In a similar vein, the coalescent can also be used to test how long ago the two contemporary populations diverged. Similar to gene flow, this is often included as an additional parameter on top of the coalescent model in terms of the number of generations ago. To convert this to a meaningful time estimate (e.g. in terms of thousands or millions of years ago), we need to include a mutation rate (the number of mutations per base pair of sequence per generation) and a generation time for the study species (how many years apart different generations are: for humans, we would typically say ~20-30 years).
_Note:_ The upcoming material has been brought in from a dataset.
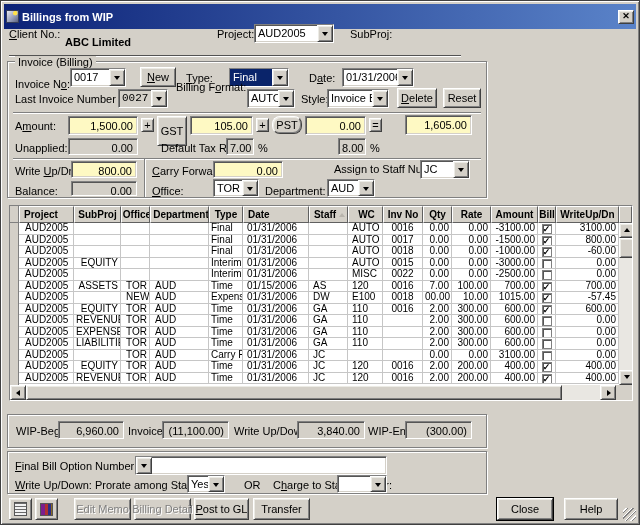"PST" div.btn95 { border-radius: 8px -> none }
While each of these individual concepts may seem (depending on how well you handle maths!) relatively simple, one critical issue is the interactive nature of the different factors. Gene flow, divergence time and population size changes will all simultaneously impact the distribution and frequency of alleles and thus the coalescent method. Because of this, we often use complex programs to employ the coalescent which tests and balances the relative contributions of each of these factors to some extent. Although the coalescent is a complex beast, improvements in the methodology and the programs that use it will continue to improve our ability to infer evolutionary history with coalescent theory.
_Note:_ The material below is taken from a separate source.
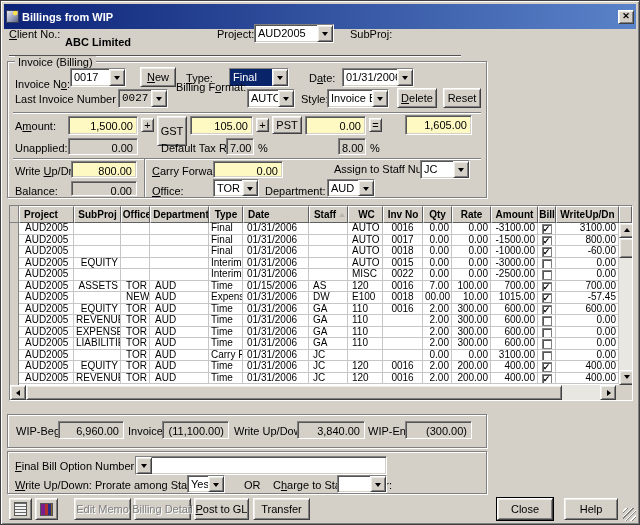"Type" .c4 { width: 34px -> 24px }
One particular distinction we need to make early here is the difference between allele frequency and allele identity. In these analyses, often we are working with the same alleles (i.e. particular variants) across our populations, it’s just that each of these populations may possess these particular alleles in different frequencies. For example, one population may have an allele (let’s call it Allele A) very rarely – maybe only 10% of individuals in that population possess it – but in another population it’s very common and perhaps 80% of individuals have it. This is a different level of differentiation than comparing how different alleles mutate (as in the coalescent) or how these mutations accumulate over time (like in many phylogenetic-based analyses).
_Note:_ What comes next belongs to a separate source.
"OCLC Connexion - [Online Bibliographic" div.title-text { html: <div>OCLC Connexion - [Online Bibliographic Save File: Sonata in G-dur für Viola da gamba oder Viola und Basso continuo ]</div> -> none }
Fixed differences are sometimes used as a type of diagnostic trait for species. This means that each ‘species’ has genetic variants that are not shared at all with its closest relative species, and that these variants are so strongly under selection that there is no diversity at those loci. Often, fixed differences are considered a level above populations that differ by allelic frequency only as these alleles are considered ‘diagnostic’ for each species.
To distinguish between the two, we often use the overall frequency of alleles in a population as a basis for determining how likely two individuals share an allele by random chance. If alleles which are relatively rare in the overall population are shared by two individuals, we expect that this similarity is due to family structure rather than population history. By factoring this into our relatedness estimates we can get a more accurate overview of how likely two individuals are to be related using genetic information.
The wild world of allele frequency
Despite appearances, this is just a brief foray into the many applications of allele frequency data in evolution, ecology and conservation studies. There are a plethora of different programs and methods that can utilise this information to address a variety of scientific questions and refine our investigations.